While everyone I spoke with was undeniably optimistic about the future, they also understood the foodservice industry will not return to business as usual, as it was several years ago. The paradigms that drive the business world have shifted considerably and that means foodservice professionals will have to approach the way they go to market in a different manner. The good news is that everyone was ready to move forward and embrace the new business reality in a very positive way, and anxious to tackle the new opportunities as they present themselves.
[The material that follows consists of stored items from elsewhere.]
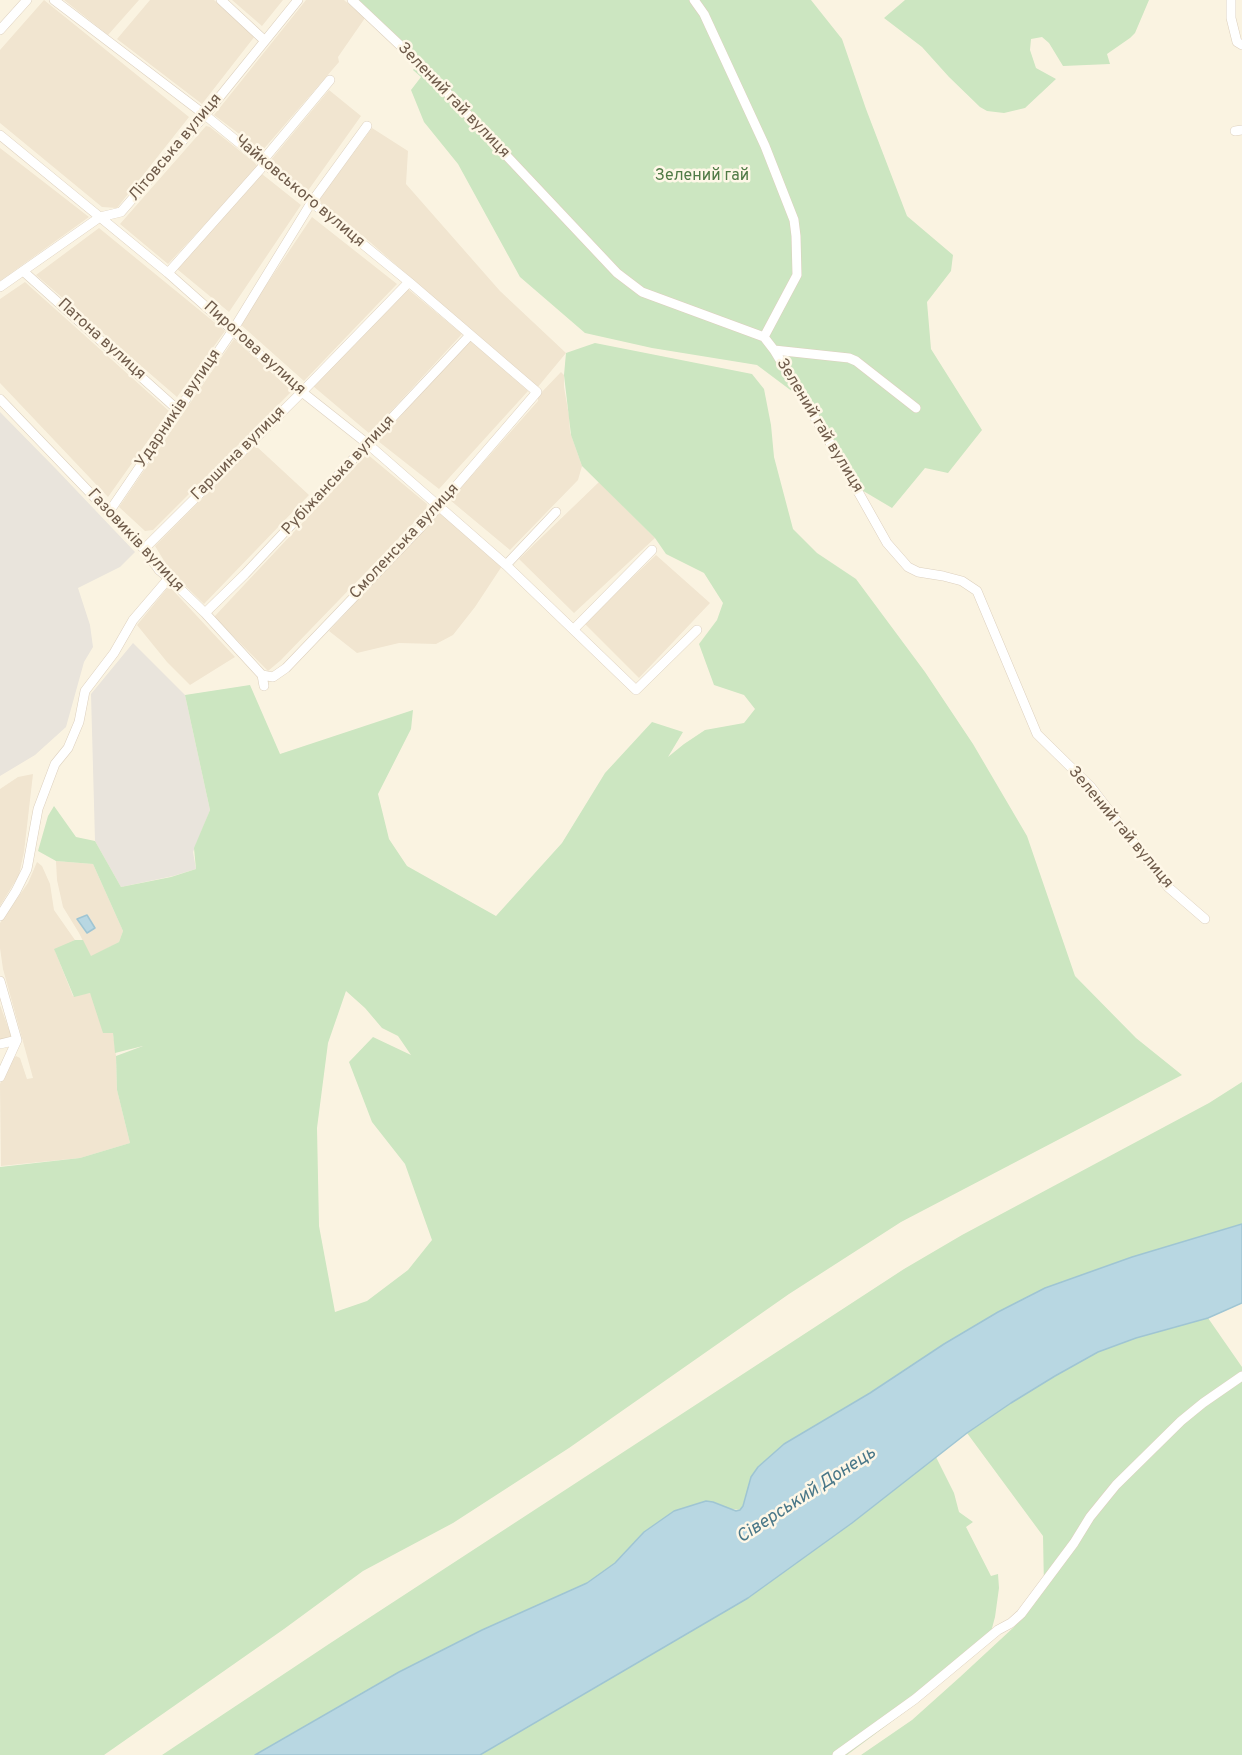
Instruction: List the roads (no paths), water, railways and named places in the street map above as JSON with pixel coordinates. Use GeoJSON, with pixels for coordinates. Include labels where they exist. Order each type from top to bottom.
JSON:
{"type":"FeatureCollection","features":[{"type":"Feature","properties":{"kind":"street"},"geometry":{"type":"LineString","coordinates":[[0,30],[27,0]]}},
{"type":"Feature","properties":{"kind":"street","name":"Чайковського вулиця"},"geometry":{"type":"LineString","coordinates":[[54,0],[205,115],[409,282],[537,392]]}},
{"type":"Feature","properties":{"kind":"street"},"geometry":{"type":"LineString","coordinates":[[221,0],[264,40]]}},
{"type":"Feature","properties":{"kind":"street","name":"Літовська вулиця"},"geometry":{"type":"LineString","coordinates":[[0,287],[100,218],[121,213],[205,115],[298,0]]}},
{"type":"Feature","properties":{"kind":"street","name":"Зелений гай вулиця"},"geometry":{"type":"LineString","coordinates":[[352,0],[422,66],[617,273],[642,292],[764,337],[838,456],[887,543],[908,567],[918,572],[962,581],[976,591],[1037,734],[1091,787],[1168,887],[1205,919]]}},
{"type":"Feature","properties":{"kind":"street"},"geometry":{"type":"LineString","coordinates":[[694,0],[704,14],[765,146],[794,220],[797,275],[764,337]]}},
{"type":"Feature","properties":{"kind":"street"},"geometry":{"type":"LineString","coordinates":[[1231,0],[1231,18],[1237,42],[1242,45]]}},
{"type":"Feature","properties":{"kind":"street"},"geometry":{"type":"LineString","coordinates":[[168,273],[265,164],[264,159],[330,80]]}},
{"type":"Feature","properties":{"kind":"street","name":"Ударників вулиця"},"geometry":{"type":"LineString","coordinates":[[109,512],[233,330],[311,202],[367,126]]}},
{"type":"Feature","properties":{"kind":"street","name":"Пирогова вулиця"},"geometry":{"type":"LineString","coordinates":[[0,135],[168,273],[302,392],[369,445],[506,565],[636,690],[697,630]]}},
{"type":"Feature","properties":{"kind":"street","name":"Патона вулиця"},"geometry":{"type":"LineString","coordinates":[[23,270],[178,410]]}},
{"type":"Feature","properties":{"kind":"street","name":"Гаршина вулиця"},"geometry":{"type":"LineString","coordinates":[[144,549],[409,282]]}},
{"type":"Feature","properties":{"kind":"street","name":"Рубіжанська вулиця"},"geometry":{"type":"LineString","coordinates":[[205,613],[369,445],[470,335]]}},
{"type":"Feature","properties":{"kind":"street"},"geometry":{"type":"LineString","coordinates":[[774,350],[849,358],[916,408]]}},
{"type":"Feature","properties":{"kind":"street","name":"Смоленська вулиця"},"geometry":{"type":"LineString","coordinates":[[262,675],[273,677],[286,668],[439,507],[537,392]]}},
{"type":"Feature","properties":{"kind":"street","name":"Газовиків вулиця"},"geometry":{"type":"LineString","coordinates":[[0,399],[144,549],[159,570],[205,613],[262,675]]}},
{"type":"Feature","properties":{"kind":"street"},"geometry":{"type":"LineString","coordinates":[[506,565],[556,512]]}},
{"type":"Feature","properties":{"kind":"street"},"geometry":{"type":"LineString","coordinates":[[574,629],[652,550]]}},
{"type":"Feature","properties":{"kind":"street"},"geometry":{"type":"LineString","coordinates":[[0,915],[27,869],[38,809],[55,764],[68,748],[79,722],[85,691],[114,653],[133,620],[169,578]]}},
{"type":"Feature","properties":{"kind":"street"},"geometry":{"type":"LineString","coordinates":[[262,675],[264,686]]}},
{"type":"Feature","properties":{"kind":"street"},"geometry":{"type":"LineString","coordinates":[[0,981],[17,1040],[0,1077]]}},
{"type":"Feature","properties":{"kind":"street"},"geometry":{"type":"LineString","coordinates":[[0,1044],[17,1040]]}},
{"type":"Feature","properties":{"kind":"street"},"geometry":{"type":"LineString","coordinates":[[837,1755],[915,1699],[998,1630],[1021,1614],[1074,1543],[1090,1517],[1116,1485],[1181,1421],[1242,1376]]}},
{"type":"Feature","properties":{"kind":"water"},"geometry":{"type":"Polygon","coordinates":[[[87,915],[95,928],[87,933],[77,919],[87,915]]]}},
{"type":"Feature","properties":{"kind":"water","name":"Сіверський Донець"},"geometry":{"type":"Polygon","coordinates":[[[1242,1224],[1242,1303],[1208,1318],[1136,1338],[1098,1352],[1055,1376],[967,1433],[852,1523],[748,1598],[480,1755],[255,1755],[399,1672],[482,1630],[587,1583],[615,1563],[644,1532],[674,1511],[706,1501],[736,1511],[740,1510],[751,1477],[758,1467],[784,1444],[998,1312],[1045,1288],[1132,1257],[1242,1224]]]}},
{"type":"Feature","properties":{"kind":"park label","name":"Зелений гай"},"geometry":{"type":"Point","coordinates":[702,177]}}]}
Clearly, The NAFEM Show and the FCSI event that preceded it represented three-plus days of learning and networking. If you did not attend The NAFEM Show, you missed quite a bit.
Kudos to NAFEM and the other industry associations that hosted events for making the entire experience so exciting and rewarding.
The challenges that multi-unit foodservice operators face are numerous and complex. But like many other foodservice professionals who flocked to Orlando earlier this month, I have returned home refreshed and ready to help operators drive sales, higher profit levels and customer hospitality. This is what we as an industry can do to help move the economy in a more positive direction.
Two years ago I got the sense that although the attendees at The NAFEM Show had a cautious optimism, but they were very worried about surviving and clearly re-trenching to make sure that they did. This time I sensed a different level of cautious optimism, one that reflected itself in the attendees' willingness to embrace new business paradigms, and instead of worrying about surviving they are looking forward to reaping the benefits and opportunities of the new economic climate. Let's make it happen!